Segment Start: Selected passage

Friction Management: Implementation and State of Good Repair

By Jeff Tuzik

Davey Mitchell, Commercial Manager of Friction Management at L.B. Foster Rail Technologies. *Photo: Mike Yuhas*

This article originally appeared in the July/August issue of Mass Transit.

Friction management is a well-established technology in the rail transit industry. Its significance is such that it is considered one of the five pillars of wheel/rail interface management Davey Mitchell, Commercial Manager of Friction Modifier at L.B. Foster Rail Technologies told delegates at the 2024 Rail Transit Wheel/Rail Interaction Conference of which Mass Transit is the presenting sponsor. The other four pillars are wheel and rail profiles, rail grinding and wheel truing, track geometry and vehicle dynamics, and metallurgy and welding. Friction management works in conjunction with these other pieces by improving wear rates of wheels and rail, mitigating defect growth, improving steering and train dynamics, reducing noise, and effectively lowering the stress state of the entire system.

Friction management encompasses both top-of-rail (TOR) friction modifiers as well as gage-face (GF) lubricants. Gage-face lubrication mediates contact between the wheel flange and gage face of the rail and is designed to drop the coefficient of friction as low as possible; it’s also used to treat restraining rail and back-of-wheel wheel flange, in some cases. TOR friction modifiers are designed to constrain the coefficient of friction within a specific range (typically 0.3 to 0.4). “You need consistent friction on the top of rail for traction and braking, and you want to introduce positive friction characteristics to eliminate stick-slip oscillation,” Mitchell said. These stick-slip oscillations are one of the common ways in which corrugation develops and propagates. (A third type of friction modifier called traction gel is designed to raise the coefficient. These products are used on the top of rail when the surface is too slick, typically due to the accretion of compacted leaf matter during the fall months.)

Segment End: Selected passage
Segment Start: Input data

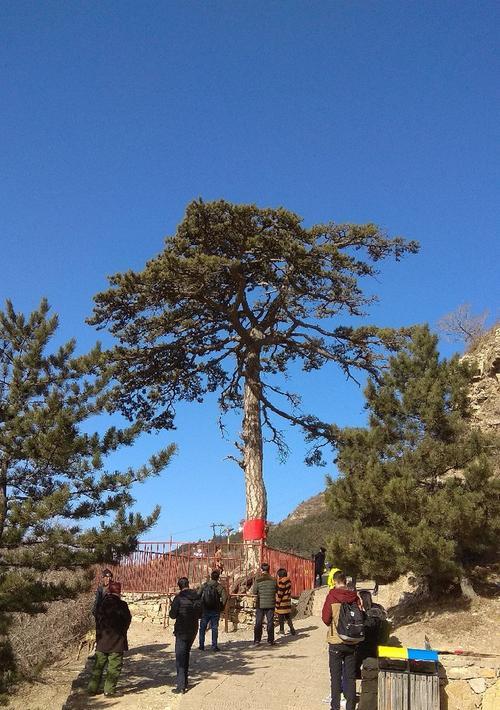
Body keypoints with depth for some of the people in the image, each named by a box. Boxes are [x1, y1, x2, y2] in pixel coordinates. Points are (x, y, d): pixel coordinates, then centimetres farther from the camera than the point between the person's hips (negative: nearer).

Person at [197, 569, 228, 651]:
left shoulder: (204, 585, 0)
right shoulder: (219, 586, -8)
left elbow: (198, 595, -3)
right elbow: (224, 597, -19)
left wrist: (200, 606, 8)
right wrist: (222, 606, -5)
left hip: (205, 610, 2)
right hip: (215, 611, -2)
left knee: (202, 628, 14)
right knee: (214, 628, 6)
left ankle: (201, 645, 17)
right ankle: (214, 646, 6)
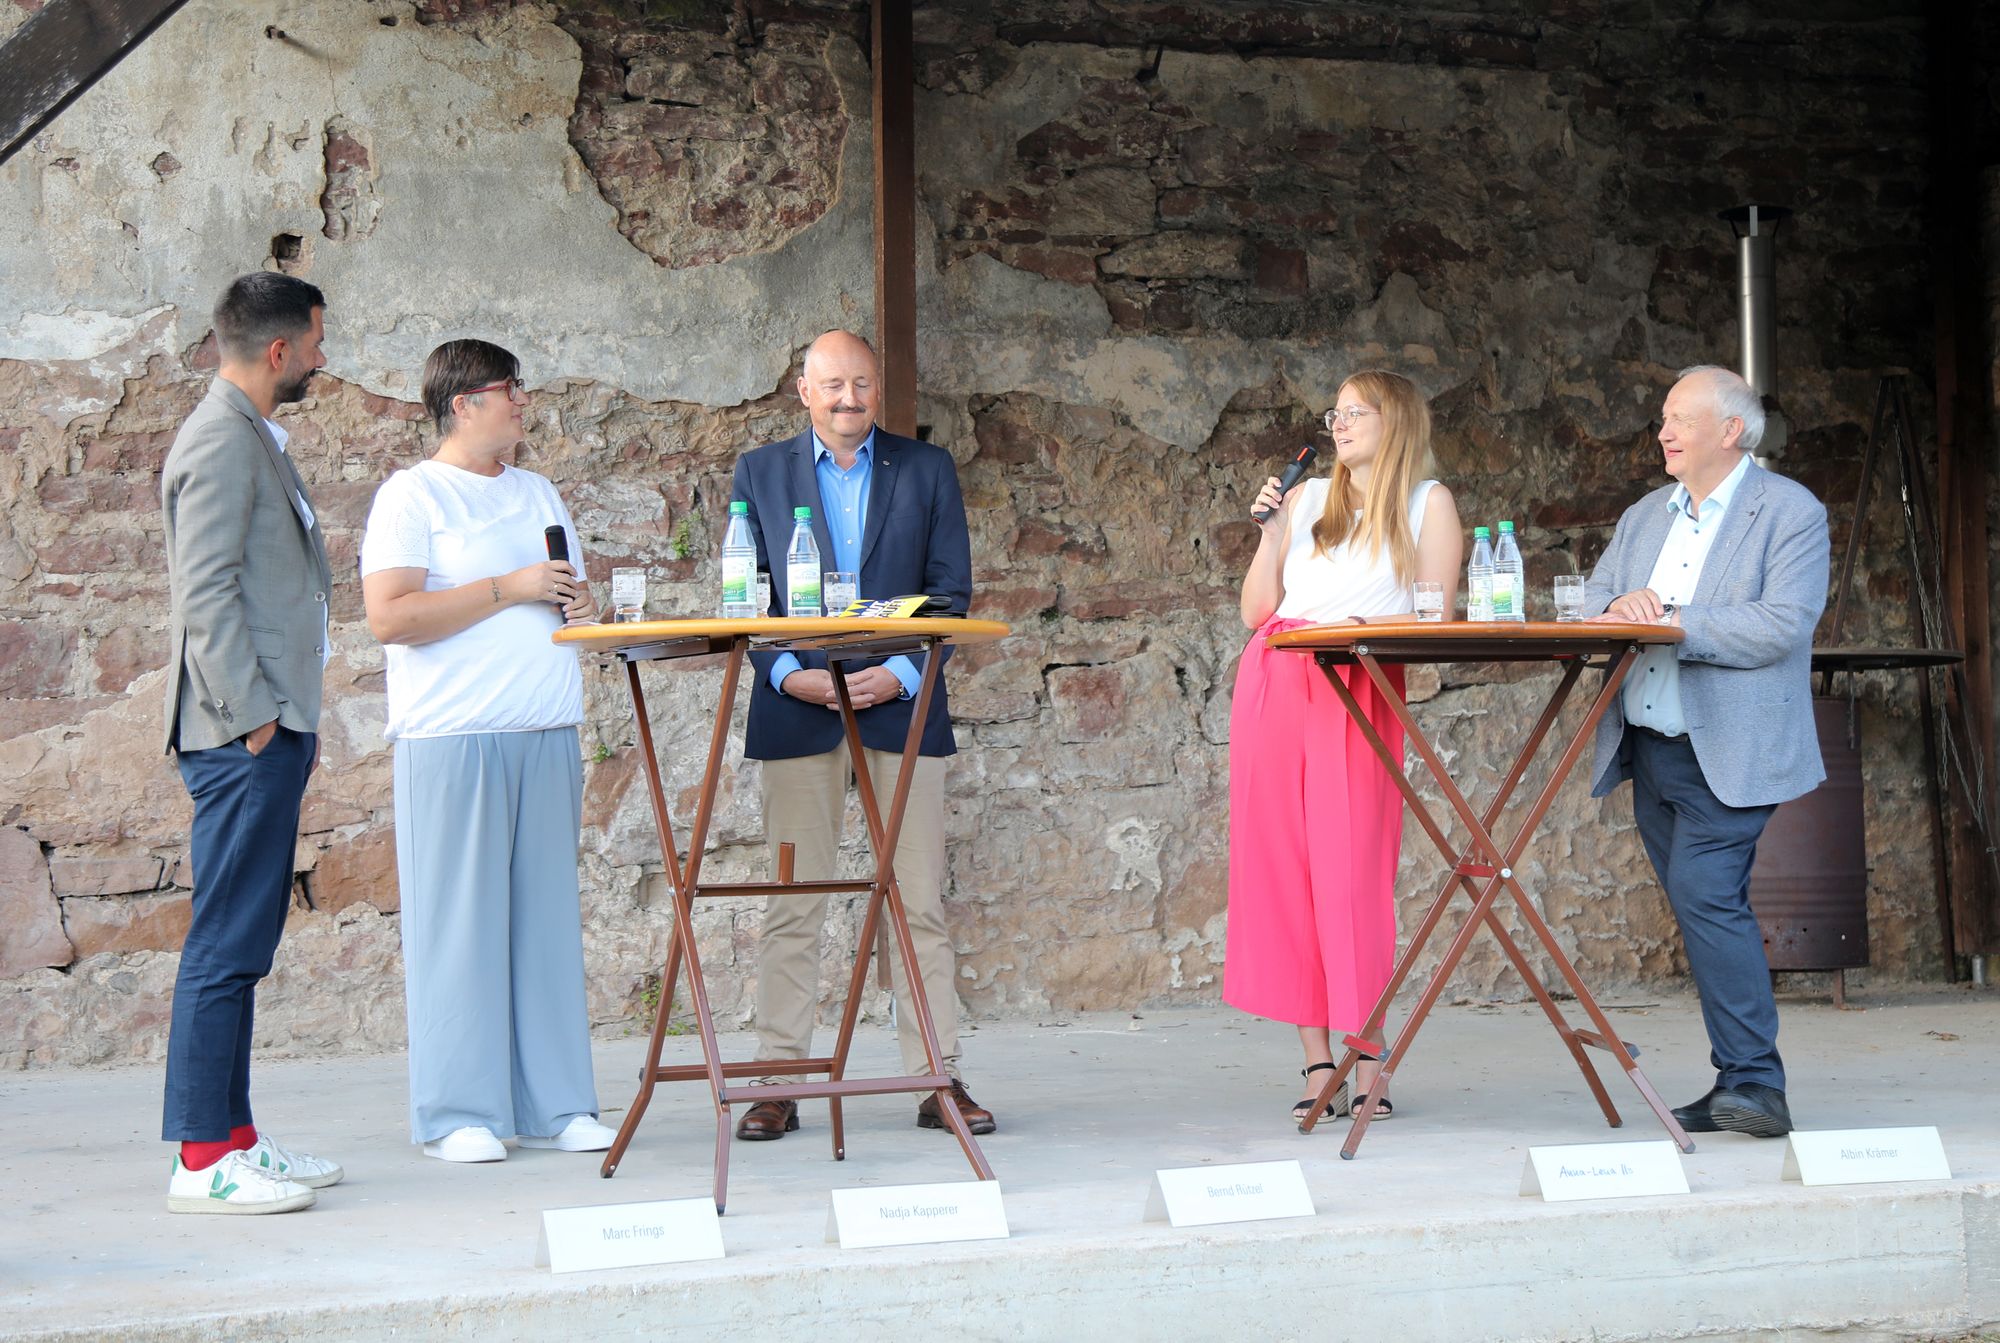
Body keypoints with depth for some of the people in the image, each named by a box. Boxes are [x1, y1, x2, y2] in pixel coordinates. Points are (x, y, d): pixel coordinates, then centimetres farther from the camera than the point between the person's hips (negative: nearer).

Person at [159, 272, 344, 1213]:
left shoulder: (253, 438, 21)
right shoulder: (221, 441, -11)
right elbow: (207, 594, -18)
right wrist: (256, 716, -18)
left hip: (270, 728, 10)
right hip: (244, 736, -10)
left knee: (243, 942, 11)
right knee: (225, 945, -8)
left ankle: (232, 1137, 16)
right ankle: (202, 1159, -5)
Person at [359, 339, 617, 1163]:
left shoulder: (538, 495, 20)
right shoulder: (413, 497, -1)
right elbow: (389, 616, -13)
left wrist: (582, 606, 5)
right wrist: (508, 588, -13)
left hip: (547, 733, 6)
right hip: (453, 740, -6)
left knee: (546, 914, 5)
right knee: (458, 920, -4)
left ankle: (552, 1105, 10)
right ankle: (458, 1116, 1)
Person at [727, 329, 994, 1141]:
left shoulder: (926, 470, 10)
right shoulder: (761, 473, 11)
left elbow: (952, 589, 6)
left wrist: (901, 672, -9)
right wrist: (788, 674, -9)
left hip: (900, 705, 0)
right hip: (796, 708, 0)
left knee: (920, 901, 1)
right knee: (791, 903, 0)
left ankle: (938, 1080, 6)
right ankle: (779, 1082, 5)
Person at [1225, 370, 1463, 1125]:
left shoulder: (1427, 504, 9)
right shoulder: (1308, 498, 20)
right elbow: (1255, 613, 16)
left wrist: (1370, 625, -17)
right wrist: (1270, 533, 6)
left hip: (1359, 693, -4)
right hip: (1273, 689, 4)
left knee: (1351, 872, -10)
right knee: (1280, 870, -1)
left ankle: (1367, 1070, -7)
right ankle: (1317, 1064, 4)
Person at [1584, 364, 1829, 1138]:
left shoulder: (1791, 513, -3)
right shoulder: (1644, 517, 19)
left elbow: (1782, 626, -16)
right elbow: (1592, 604, 12)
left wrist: (1670, 623, -19)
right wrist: (1619, 604, -12)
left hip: (1727, 753, -7)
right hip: (1648, 748, 7)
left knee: (1705, 896, -19)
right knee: (1707, 910, 8)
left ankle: (1754, 1085, -16)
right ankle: (1740, 1085, 13)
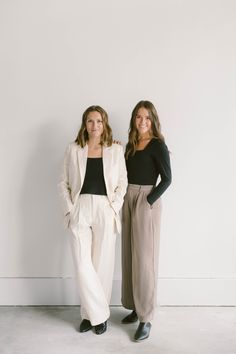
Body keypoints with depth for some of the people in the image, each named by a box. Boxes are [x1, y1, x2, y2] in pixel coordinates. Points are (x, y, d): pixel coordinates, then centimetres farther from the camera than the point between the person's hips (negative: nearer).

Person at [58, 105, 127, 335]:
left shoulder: (116, 150, 3)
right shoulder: (73, 149, 5)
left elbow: (122, 183, 4)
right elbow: (63, 182, 7)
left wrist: (114, 208, -6)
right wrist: (69, 209, -2)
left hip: (105, 210, 0)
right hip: (80, 210, 1)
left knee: (102, 264, 5)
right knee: (83, 265, -3)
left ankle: (93, 313, 22)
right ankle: (98, 314, 13)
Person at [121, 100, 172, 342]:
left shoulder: (157, 145, -7)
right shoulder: (131, 144, 12)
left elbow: (167, 178, -12)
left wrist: (148, 201, -16)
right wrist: (124, 200, 2)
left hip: (147, 201, -7)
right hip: (128, 201, 7)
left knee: (144, 259, -5)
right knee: (129, 256, 10)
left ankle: (146, 318, 2)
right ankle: (136, 308, 23)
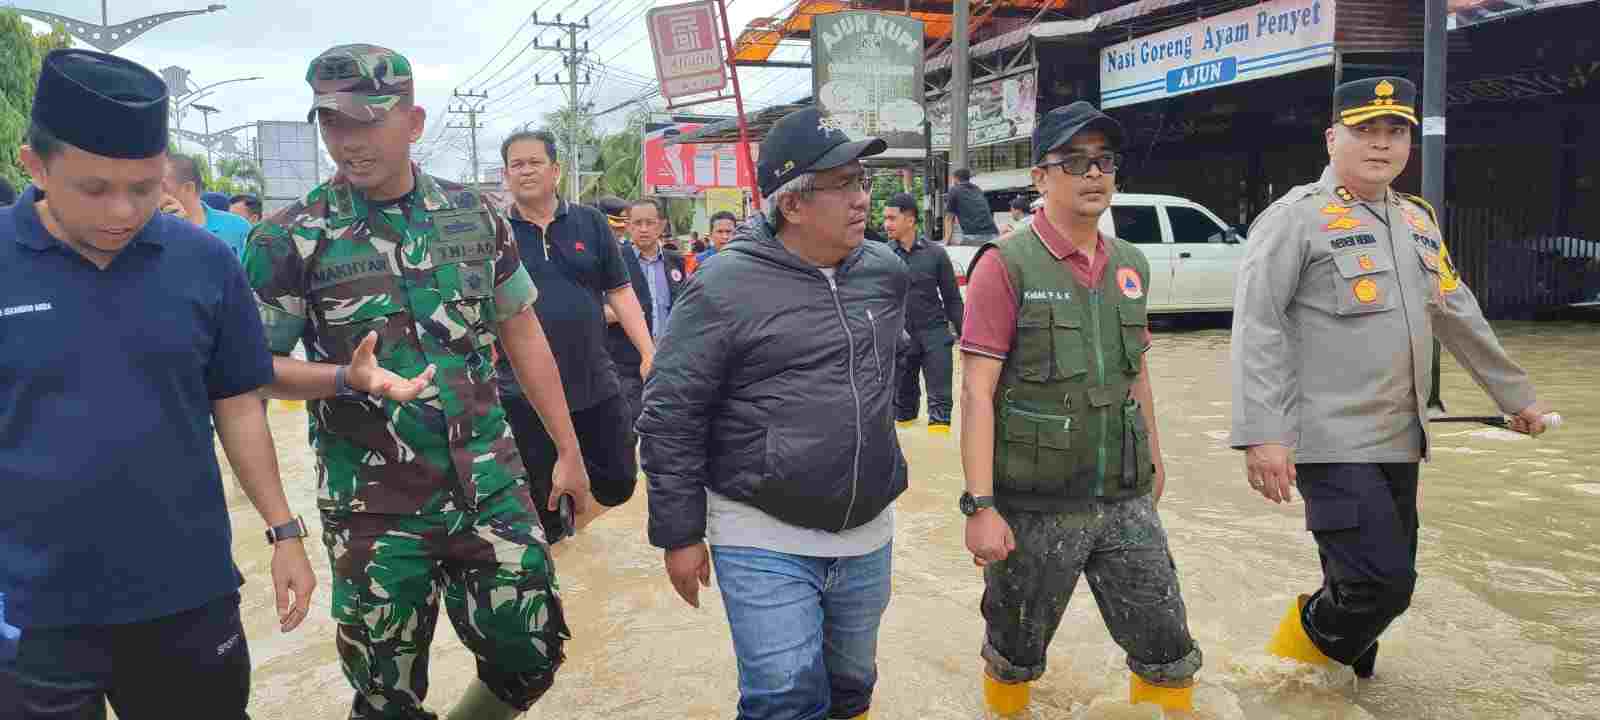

Segment End: Input data

* [The task]
From the article on rail friction management, reproduce word for word the part that opens with the words containing "Friction Management: Implementation" and closes with "of Mass Transit.".

* [Result]
Friction Management: Implementation and State of Good Repair

By Jeff Tuzik

Davey Mitchell, Commercial Manager of Friction Management at L.B. Foster Rail Technologies. *Photo: Mike Yuhas*

This article originally appeared in the July/August issue of Mass Transit.